Cette capacité à produire rapidement une nouvelle génération, combinée à l’absence de prédation dans de nombreux milieux introduits, permet à la gambusie de coloniser un plan d’eau en quelques semaines seulement.
Questions fréquentes sur la gambusie
La gambusie est-elle vraiment efficace contre les moustiques ?
Oui, la gambusie est très efficace pour réduire les populations de larves de moustiques. Ce poisson peut consommer quotidiennement l’équivalent de 40 à 100 % de son poids corporel en larves. Cependant, son efficacité varie selon l’environnement et la concurrence d’autres espèces.

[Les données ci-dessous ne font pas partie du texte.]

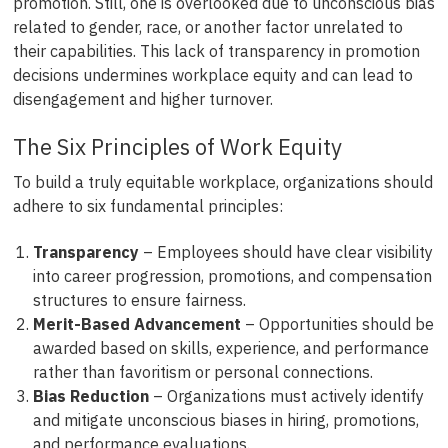
promotion. Still, one is overlooked due to unconscious bias
related to gender, race, or another factor unrelated to
their capabilities. This lack of transparency in promotion
decisions undermines workplace equity and can lead to
disengagement and higher turnover.
The Six Principles of Work Equity
To build a truly equitable workplace, organizations should
adhere to six fundamental principles:
Transparency
– Employees should have clear visibility
into career progression, promotions, and compensation
structures to ensure fairness.
Merit-Based Advancement
– Opportunities should be
awarded based on skills, experience, and performance
rather than favoritism or personal connections.
Bias Reduction
– Organizations must actively identify
and mitigate unconscious biases in hiring, promotions,
and performance evaluations.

Pourquoi la gambusie est-elle considérée comme invasive ?
Elle est qualifiée d’invasive car sa reproduction rapide et sa voracité lui permettent de dominer les milieux aquatiques. Elle supplante les espèces locales par compétition alimentaire et prédation directe sur les œufs et larves de poissons indigènes, perturbant gravement les écosystèmes.
Quel poisson choisir pour lutter contre les moustiques ?
Pour une lutte écologique sans risque invasif, privilégiez le poisson zèbre ou le goujon, moins agressifs. En bassin fermé, le guppy est une alternative efficace. Évitez impérativement la gambusie en milieu ouvert pour ne pas nuire à la biodiversité.
Quelle est la durée de vie d’une gambusie ?
La gambusie vit en moyenne 1 à 2 ans dans la nature, et jusqu’à 3 ans en captivité ou en milieu favorable. Sa courte durée de vie est compensée par une maturité sexuelle précoce (dès 4 à 6 semaines) et des portées fréquentes toutes les 4 à 6 semaines.